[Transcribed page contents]

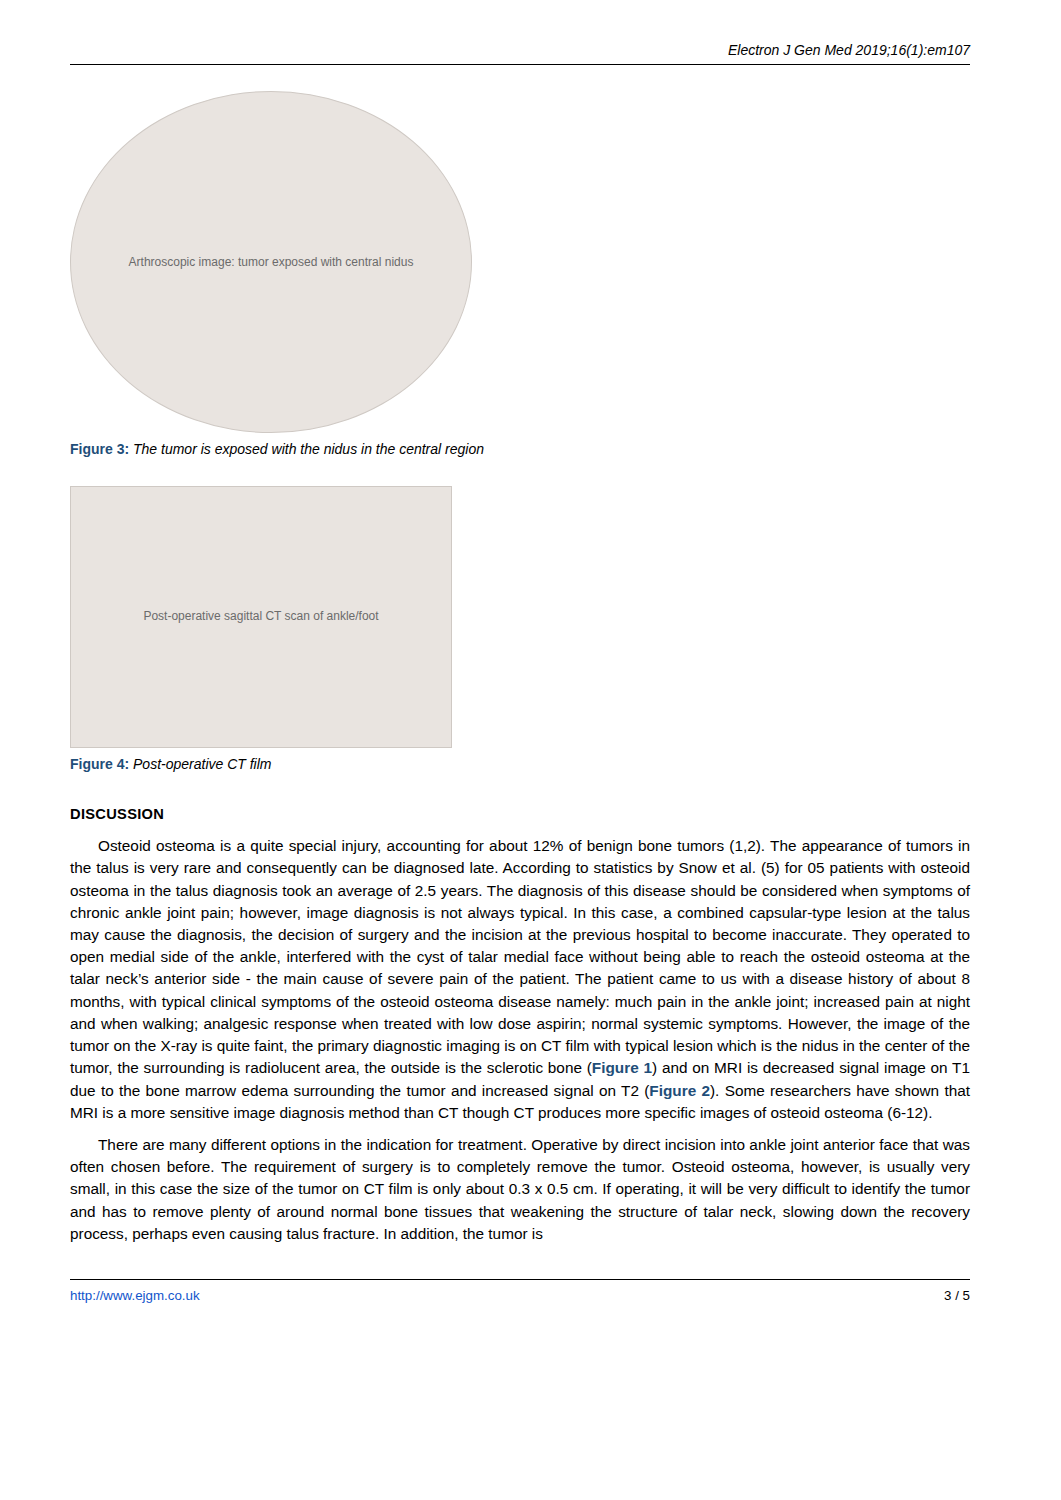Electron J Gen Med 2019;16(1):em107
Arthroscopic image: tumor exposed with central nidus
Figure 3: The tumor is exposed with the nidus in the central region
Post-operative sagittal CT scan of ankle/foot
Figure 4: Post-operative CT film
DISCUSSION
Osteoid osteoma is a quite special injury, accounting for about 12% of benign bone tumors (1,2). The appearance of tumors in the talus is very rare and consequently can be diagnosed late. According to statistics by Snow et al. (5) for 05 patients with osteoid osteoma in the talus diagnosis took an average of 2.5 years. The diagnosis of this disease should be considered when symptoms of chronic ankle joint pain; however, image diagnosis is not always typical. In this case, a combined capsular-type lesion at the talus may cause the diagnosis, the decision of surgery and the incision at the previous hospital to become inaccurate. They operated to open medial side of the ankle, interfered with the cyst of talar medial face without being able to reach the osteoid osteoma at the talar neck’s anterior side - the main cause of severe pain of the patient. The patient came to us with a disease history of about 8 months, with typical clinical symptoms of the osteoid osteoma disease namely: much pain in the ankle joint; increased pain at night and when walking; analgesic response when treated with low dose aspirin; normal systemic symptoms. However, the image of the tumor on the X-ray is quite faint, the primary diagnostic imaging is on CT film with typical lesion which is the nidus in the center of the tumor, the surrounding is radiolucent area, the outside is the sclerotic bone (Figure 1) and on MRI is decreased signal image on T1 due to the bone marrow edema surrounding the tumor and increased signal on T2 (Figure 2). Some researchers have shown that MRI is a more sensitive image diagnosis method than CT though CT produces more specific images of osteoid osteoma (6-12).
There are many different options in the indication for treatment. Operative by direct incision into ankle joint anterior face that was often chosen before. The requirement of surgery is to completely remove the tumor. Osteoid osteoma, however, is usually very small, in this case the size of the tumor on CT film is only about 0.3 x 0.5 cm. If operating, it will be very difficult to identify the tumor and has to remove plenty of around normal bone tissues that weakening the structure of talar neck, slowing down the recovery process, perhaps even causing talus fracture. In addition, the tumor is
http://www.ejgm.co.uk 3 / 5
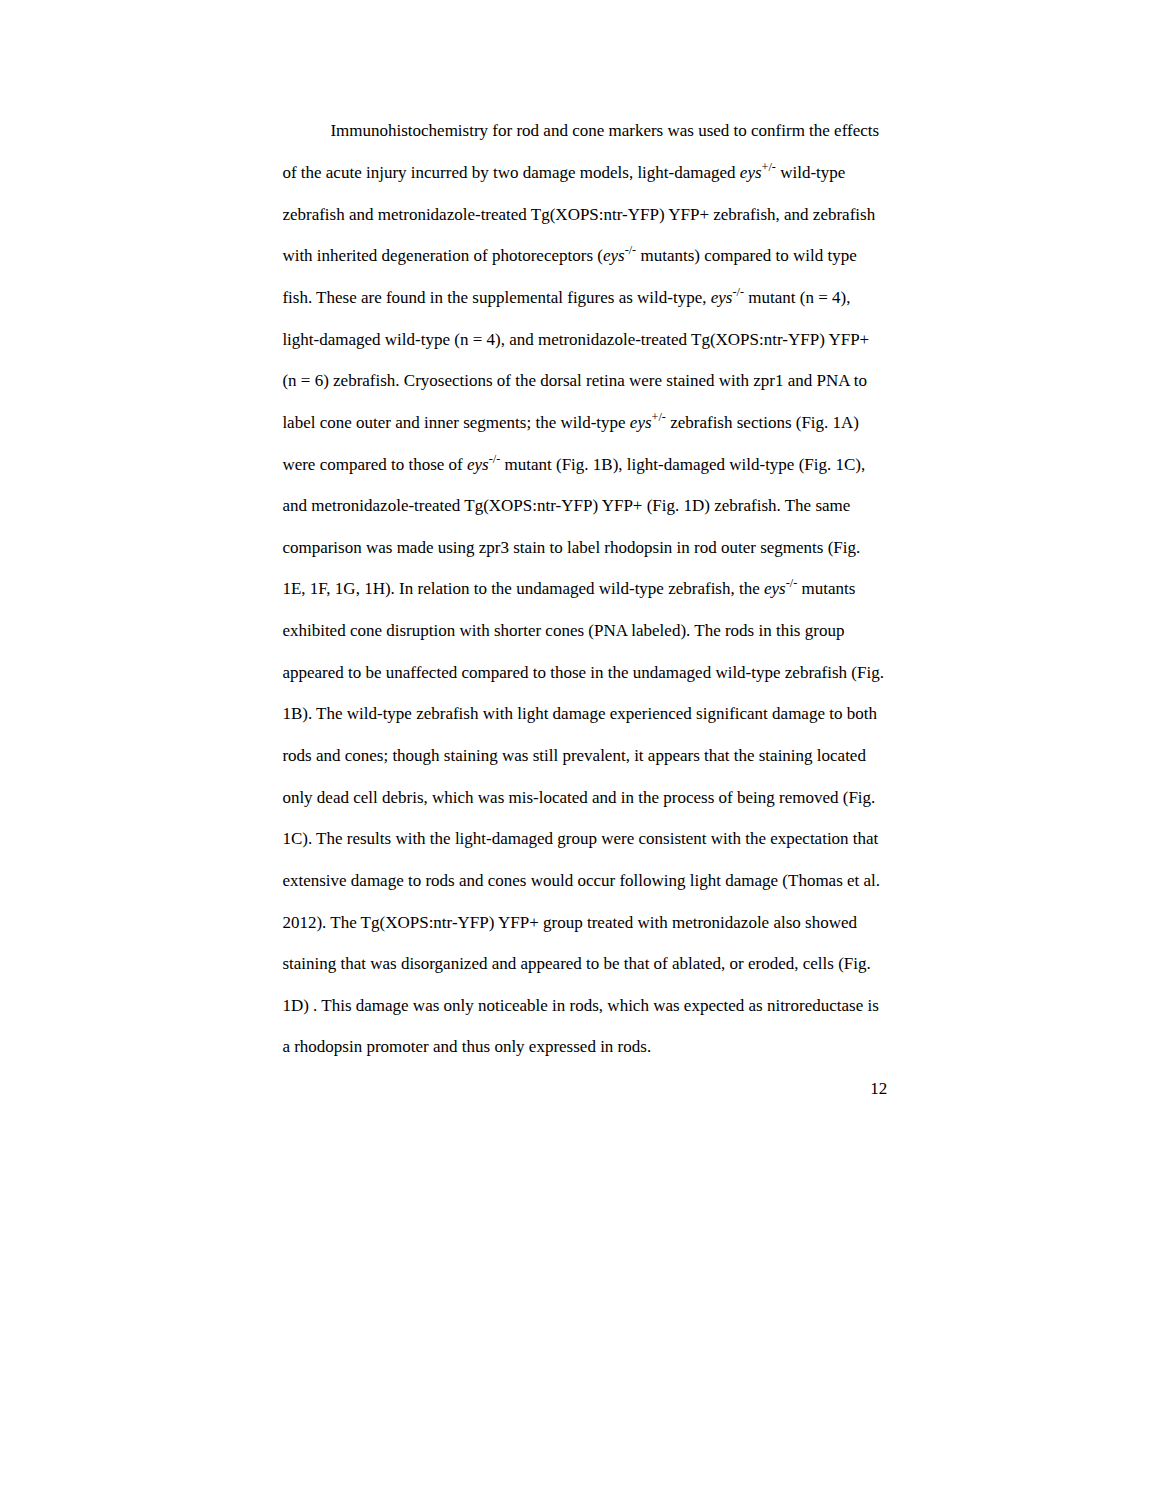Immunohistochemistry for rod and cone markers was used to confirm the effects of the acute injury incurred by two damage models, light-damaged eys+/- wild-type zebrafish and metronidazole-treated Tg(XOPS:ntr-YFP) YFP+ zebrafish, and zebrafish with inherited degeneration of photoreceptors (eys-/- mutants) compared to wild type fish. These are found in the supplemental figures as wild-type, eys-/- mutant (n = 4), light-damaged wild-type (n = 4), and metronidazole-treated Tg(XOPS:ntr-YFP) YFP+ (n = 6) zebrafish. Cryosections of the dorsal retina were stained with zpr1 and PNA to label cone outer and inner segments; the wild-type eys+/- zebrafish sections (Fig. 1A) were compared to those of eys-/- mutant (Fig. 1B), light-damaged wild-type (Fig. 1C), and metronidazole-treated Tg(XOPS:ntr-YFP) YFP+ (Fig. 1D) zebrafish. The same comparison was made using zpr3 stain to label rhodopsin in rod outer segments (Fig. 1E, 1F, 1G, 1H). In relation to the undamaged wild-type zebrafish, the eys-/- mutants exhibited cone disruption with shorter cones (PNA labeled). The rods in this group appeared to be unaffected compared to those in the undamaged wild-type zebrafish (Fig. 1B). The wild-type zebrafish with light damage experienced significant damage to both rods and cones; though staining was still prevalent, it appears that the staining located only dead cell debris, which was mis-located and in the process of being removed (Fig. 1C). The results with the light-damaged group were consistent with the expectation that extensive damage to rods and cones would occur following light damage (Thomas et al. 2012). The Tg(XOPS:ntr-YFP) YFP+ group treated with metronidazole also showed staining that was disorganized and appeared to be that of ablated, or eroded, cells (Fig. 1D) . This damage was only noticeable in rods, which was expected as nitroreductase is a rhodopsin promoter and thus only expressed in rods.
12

**Task to complete:** Scan the records for the word "exposed". Copy each line where it turns up.

**Reply to the task:**
Arthroscopic image: tumor exposed with central nidus
Figure 3: The tumor is exposed with the nidus in the central region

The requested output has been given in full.